Miller said that parties can mitigate risk from future events like the pandemic by exercising the option to request consent for operating out of the ordinary course or using language in contracts to specify that only “commercially reasonable efforts” must be made by the seller to operate in the ordinary course. Neither of these tools is novel, he noted.
One area where sellers have agreed to shoulder risk is the repayment of loans taken out from the federal government’s Paycheck Protection Program, said David Birke, co-chair of the M&A practice at Akerman.
Under the program established last spring to help small and medium-sized businesses survive the pandemic, companies receive loans from banks that are forgivable by the government at a later date if they meet certain criteria for how they use the proceeds.
If a PPP borrower agrees to sell in the interim, the buyer at closing typically subtracts the loan amount from the purchase price and places the funds in escrow with the PPP lender, who later releases the funds to the owners of the selling company if the loan is forgiven or uses the funds to repay the loan in the event the seller does not qualify, said Birke.
On a broader level going forward, Alston & Bird partner Tony Balloon, who specializes in cross-border transactions, said he expects deal makers will think more about macro factors like geopolitical instability that could pose a risk to mergers, especially for transactions that are expected to take a long time to close.
Top of mind in 2021 will be the Democrats’ control of the presidency and Congress, attorneys said, with open questions about how tough a line the new Biden administration will take on antitrust and national security enforcement and if Congress will raise taxes.
Despite this uncertainty, Morrison & Foerster’s Klein said he is not seeing deal makers pull back from pursuing transactions. Several other attorneys agreed with this sentiment.
Goodwin’s Cable said that he expects antitrust reviews will be tougher going forward but added that it will take time to see exactly how the Biden administration will approach enforcement.
Some sellers rushed to close transactions by the end of last year to lock in 2020 tax rates; the same phenomenon could repeat this year if Congress passes tax reform that is not retroactive, attorneys said.
All-purpose acquisition market
McGuireWoods’s Woodard said he predicts there will be an increase in creative deal structures in 2021 ranging from earn-outs and minority investments with buyout rights to joint ventures.
At the same time, Klein said the M&A market is so strong that many sellers have negotiating leverage to secure complete buyouts and do not need to rely on alternatives structures.
A notable factor driving the sellers’ market is the rise in 2020 of special purpose acquisition companies as serious buyers, attorneys said.
Sellers “now see SPACs as a real alternative” to a sale or IPO and have greater confidence in the structure, said Michelle Gasaway, a capital markets partner at Skadden.
SPACs raised a record USD 82bn in capital last year in 248 IPOs, according to Dealogic data. January is already proving busier than any month in 2020 with over USD 22bn in SPAC issuance. So far this month, over 100 SPACs have announced deals with targets valued at over USD 180bn in aggregate.
The sudden burst in activity has raised some fears that the SPAC market is turning into a bubble.
Goodwin’s Zachariah said he believes SPACs will prove to be a long-term phenomenon given the volume of capital moving into the space and the increased sophistication among SPAC sponsors.
One emerging theme in the market is SPACs pitching acquisition strategies focused on specific areas like environmental, social and governance issues, women-led businesses and niche subsectors of technology, Gasaway said.
Even with so many SPACs scouting for deals, Gasaway said she does not get the sense that competition for targets is discouraging new SPACs from entering the market.
Over 85 SPACs are currently on file with the SEC and have not yet priced their IPOs, according to Dealogic data. 70 of these SPACs filed their S-1 in January.

* ABOUT THIS TASK:
Please write out the stretch of the M&A outlook text from "A notable factor" through "into a bubble.", word for word.

* PROVIDED MATERIAL:

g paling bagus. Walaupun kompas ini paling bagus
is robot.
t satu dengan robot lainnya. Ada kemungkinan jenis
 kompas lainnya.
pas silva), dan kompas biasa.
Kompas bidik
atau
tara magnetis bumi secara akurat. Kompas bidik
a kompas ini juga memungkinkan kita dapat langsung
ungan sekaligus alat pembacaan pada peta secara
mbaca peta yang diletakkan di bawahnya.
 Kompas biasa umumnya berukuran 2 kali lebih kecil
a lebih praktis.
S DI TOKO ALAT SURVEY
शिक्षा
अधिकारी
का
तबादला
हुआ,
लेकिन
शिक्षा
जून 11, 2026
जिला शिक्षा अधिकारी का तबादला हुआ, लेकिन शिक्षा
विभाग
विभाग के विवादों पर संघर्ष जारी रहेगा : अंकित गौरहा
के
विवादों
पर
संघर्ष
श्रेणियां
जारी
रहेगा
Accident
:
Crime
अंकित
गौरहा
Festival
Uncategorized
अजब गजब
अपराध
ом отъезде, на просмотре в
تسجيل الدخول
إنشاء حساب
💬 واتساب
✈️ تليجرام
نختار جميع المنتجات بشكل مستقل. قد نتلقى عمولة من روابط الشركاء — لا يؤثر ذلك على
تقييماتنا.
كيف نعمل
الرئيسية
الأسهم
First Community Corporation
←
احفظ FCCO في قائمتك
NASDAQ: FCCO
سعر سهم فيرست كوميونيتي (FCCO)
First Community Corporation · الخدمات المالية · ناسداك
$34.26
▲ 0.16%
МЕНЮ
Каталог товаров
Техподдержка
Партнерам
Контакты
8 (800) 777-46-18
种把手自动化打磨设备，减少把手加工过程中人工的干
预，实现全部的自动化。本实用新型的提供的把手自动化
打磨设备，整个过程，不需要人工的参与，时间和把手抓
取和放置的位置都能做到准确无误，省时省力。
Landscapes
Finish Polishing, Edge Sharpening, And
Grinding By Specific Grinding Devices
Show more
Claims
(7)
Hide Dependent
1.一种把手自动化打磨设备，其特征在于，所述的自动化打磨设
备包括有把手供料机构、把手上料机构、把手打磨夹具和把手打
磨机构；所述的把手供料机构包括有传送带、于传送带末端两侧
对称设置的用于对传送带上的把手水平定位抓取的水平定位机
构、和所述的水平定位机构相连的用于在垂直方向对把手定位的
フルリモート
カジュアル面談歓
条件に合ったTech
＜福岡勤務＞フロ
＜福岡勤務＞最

* SOLUTION:
A notable factor driving the sellers’ market is the rise in 2020 of special purpose acquisition companies as serious buyers, attorneys said.
Sellers “now see SPACs as a real alternative” to a sale or IPO and have greater confidence in the structure, said Michelle Gasaway, a capital markets partner at Skadden.
SPACs raised a record USD 82bn in capital last year in 248 IPOs, according to Dealogic data. January is already proving busier than any month in 2020 with over USD 22bn in SPAC issuance. So far this month, over 100 SPACs have announced deals with targets valued at over USD 180bn in aggregate.
The sudden burst in activity has raised some fears that the SPAC market is turning into a bubble.